Don’t Put Faith in Pre-Ordering Video Games

By ALEXANDER PECHA
Staff Writer

Pre-Ordering is a relatively new practice in the video game industry, the idea being that you pay for a game in advance of getting it and receive the game on the very day it comes out.
The system has its fair share of detractors but in the end many people pre-order games based only on what developers and public relations people have showed them in relation to the game.
How I view pre-ordering is probably crystal clear already, but in case it wasn’t obvious I see pre-ordering in a very bad light. While I believe there are exceptions: such as you being able to have some sort of access to the game through a beta program or knowing a developer who can give you early copies of the games, overall I believe that pre-ordering is both bad for the consumer and bad for the company’s overall quality and honesty.
What Pre-Ordering is, is you effectively paying for a product that has no true backing or promise of quality behind it and no proof that it will be worth the 60 dollars that most games cost today.
When you pre-order, you are handing the developer and publisher your money on the idea that the game will be good; except for the rare exceptions mentioned above you have no idea how good or bad the game will be except from promotional materials that are released by the very company trying to convince people their product is awesome and worth your money, even if it isn’t.
This isn’t idle speculation either; there are many cases of pre-ordering punishing consumers for their optimism.
Perhaps the most infamous case of pre-ordering coming back to haunt consumers is the Aliens: Colonial Marines fiasco. In that particular case the developers (Gearbox, the developers of Borderlands) outright lied about the quality of the game and what it would look and play like.
Not only were consumers shafted with their purchases, but the developer itself lost a lot of respect from the gaming community for their low brow tricks. A more minor case was the pre-orders of Duke Nukem, which was a game that had been anticipated for more than a decade but arrived with more a grunting noise than the fanfare people thought it would.
Despite these cases, fans of certain developers and publishers continue to pre-order games, sometimes to an insane degree.
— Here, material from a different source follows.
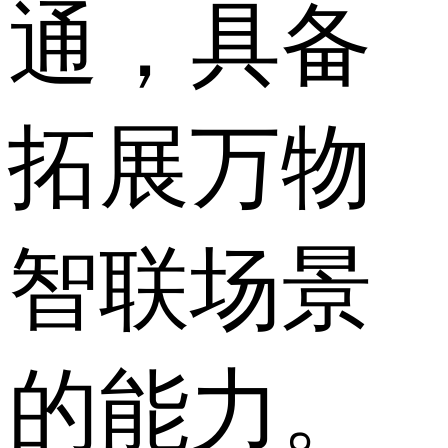
通，具备
拓展万物
智联场景
的能力。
Bungie (The developer of the old Halo games) announced their new IP and game “Destiny” last year and about one day after they announced Infinity Bungie also announced that you could pre-order the game. That’s insane; the game had no actual gameplay trailers at the time, no true idea of the grand scope of the game, nothing. Thousands upon thousands of people spent money on a game just because they know the developer, with no true idea of what the game even really was until later in the year.
Then there are the pre-order exclusives, pieces of the game deliberately cut out as to encourage you to pre-order the game. The worst case of this was Mass Effect 3 which cut out an entire squad mate with important information and lore related to the overall story and made it so you could only get him if you pre-ordered a version of the game or paid extra money after release.
This is perhaps the most dubious practice in regards to pre-ordering. The idea that companies will purposely handicap their games for the general public in the hopes of making a quick buck off of “late” consumers is not one that sits particularly well with me.
What this says to me is that developers care more about hitting sale quotas than making sure you enjoy the game they have made for the masses, which is a breach of artistic integrity. And at the end of the day that’s what video games are: art.
The idea of buying a game before you know its good is also a great hypocrisy by many people, especially college students.
Many people claim they don’t have enough money for entertainment, but yet are willing to drop 60 dollars or more on an item they are not even sure will be good. You can’t complain about money when you are dropping what little money you have on a game that isn’t even out yet.
Basically pre-ordering a game is putting faith in a company that you may or may not trust to deliver on a product that may or may not be good while being expected to pay for the product in full. While in the ideal world company’s would always deliver on the product they promise we have plenty of examples of this not being true. As such the pre-ordering business seems more like a scam than anything.
In short, wait for a game to be reviewed by someone you trust before blowing your hard earned money on it.